EXERCISE PROMPT:
Every entry below is to be returned unchanged. Images are not part of the copy.

PROVIDED DATA:
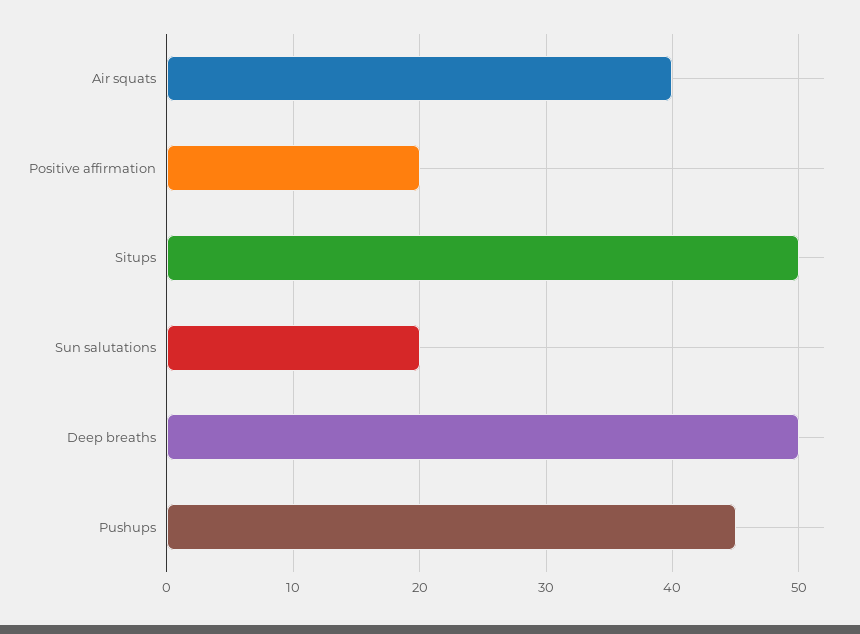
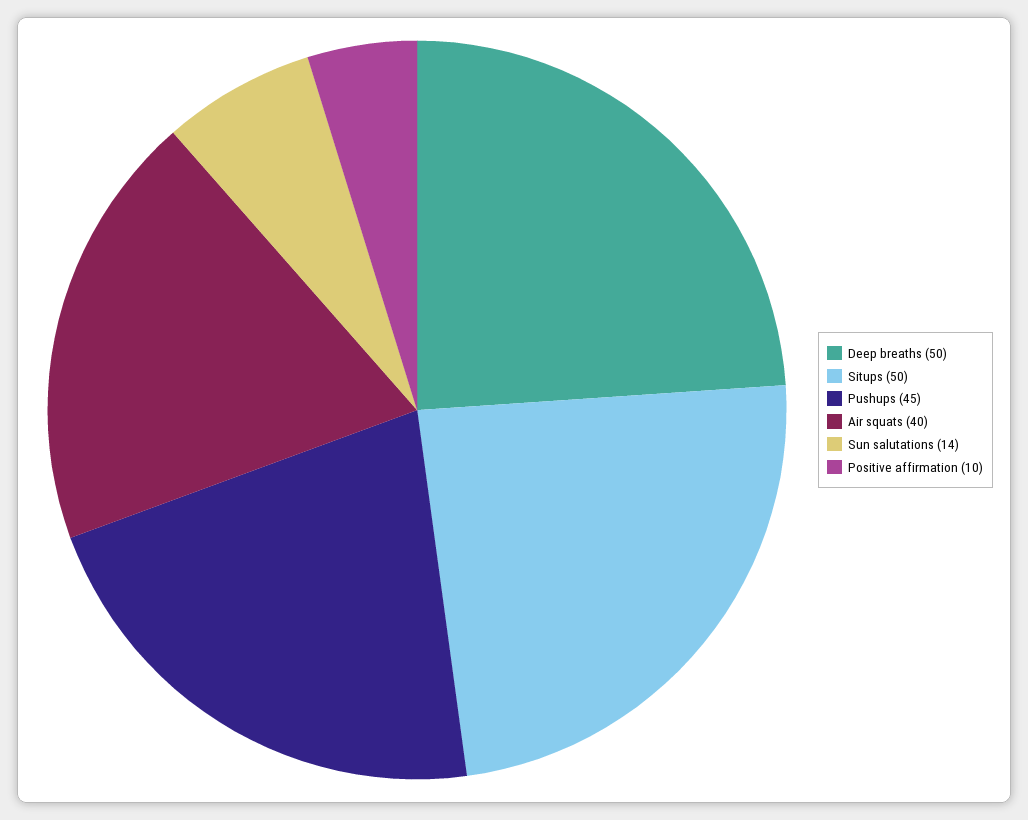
  {
    "Air squats": 40,
-   "Positive affirmation": 20,
+   "Positive affirmation": 10,
    "Situps": 50,
-   "Sun salutations": 20,
+   "Sun salutations": 14,
    "Deep breaths": 50,
    "Pushups": 45
  }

TASK SOLUTION:
  {
    "Air squats": 40,
-   "Positive affirmation": 20,
+   "Positive affirmation": 10,
    "Situps": 50,
-   "Sun salutations": 20,
+   "Sun salutations": 14,
    "Deep breaths": 50,
    "Pushups": 45
  }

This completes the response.